Simply Statistics A statistics blog by Rafa Irizarry, Roger Peng, and Jeff Leek

Are Datasets the New Server Rooms?

By Roger Peng

Josh Nussbaum has an interesting post over at Medium about whether massive datasets are the new server rooms of tech business.

The analogy comes from the “old days” where in order to start an Internet business, you had to buy racks and servers, rent server space, buy network bandwidth, license expensive server software, backups, and on and on. In order to do all that up front, it required a substantial amount of capital just to get off the ground. As inconvenient as this might have been, it provided an immediate barrier to entry for any other competitors who weren’t able to raise similar capital.

Of course,

…the emergence of open source software and cloud computing completely eviscerated the costs and barriers to starting a company, leading to deflationary economics where one or two people could start their company without the large upfront costs that were historically the hallmark of the VC industry.

So if startups don’t have huge capital costs in the beginning, what costs do they have?

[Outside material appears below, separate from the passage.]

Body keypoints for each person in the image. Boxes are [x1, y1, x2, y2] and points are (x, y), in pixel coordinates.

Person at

Well, for many new companies that rely on machine learning, they need to collect data.

As a startup collects the data necessary to feed their ML algorithms, the value the product/service provides improves, allowing them to access more customers/users that provide more data and so on and so forth.

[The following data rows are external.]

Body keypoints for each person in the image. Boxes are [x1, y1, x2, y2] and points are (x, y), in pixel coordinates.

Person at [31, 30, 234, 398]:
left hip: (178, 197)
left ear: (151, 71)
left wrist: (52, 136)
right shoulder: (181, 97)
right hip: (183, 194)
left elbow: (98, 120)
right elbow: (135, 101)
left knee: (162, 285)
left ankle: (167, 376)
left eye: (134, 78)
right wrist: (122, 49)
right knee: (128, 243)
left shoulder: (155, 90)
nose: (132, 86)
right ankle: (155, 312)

Collecting huge datasets ultimately costs money. The sooner a startup can raise money to get that data, the sooner they can defend themselves from competitors who may not yet have collected the huge datasets for training their algorithms.

I’m not sure the analogy between datasets and server rooms quite works. Even back when you had to pay a lot of up front costs to setup servers and racks, a lot of that technology was already a commodity, and anyone could have access to it for a price.

I see massive datasets used to train machine learning algorithms as more like the new proprietary software. The startups of yore spent a lot of time writing custom software for what we might now consider mundane tasks. This was a time-consuming activity but the software that was developed had value and was a differentiator for the company. Today, many companies write complex machine learning algorithms, but those algorithms and their implmentations are quickly becoming commodities. So the only thing that separates one company from another is the amount and quality of data that they have to train those algorithms.

Going forward, it will be interesting see what these companies will do with those massive datasets once they no longer need them. Will they “open source” them and make them available to everyone? Could there be an open data movement analogous to the open source movement?

For the most part, I doubt it. While I think many today would perhaps sympathize with the sentiment that software shouldn’t have owners, those same people I think would argue vociferously that data most certainly do have owners. I’m not sure how I’d feel if Facebook made all their data available to anyone. That said, many datasets are made available by various businesses, and as these datasets grow in number and in usefulness, we may see a day where the collection of data is not a key barrier to entry, and that you can train your machine learning algorithm on whatever is out there.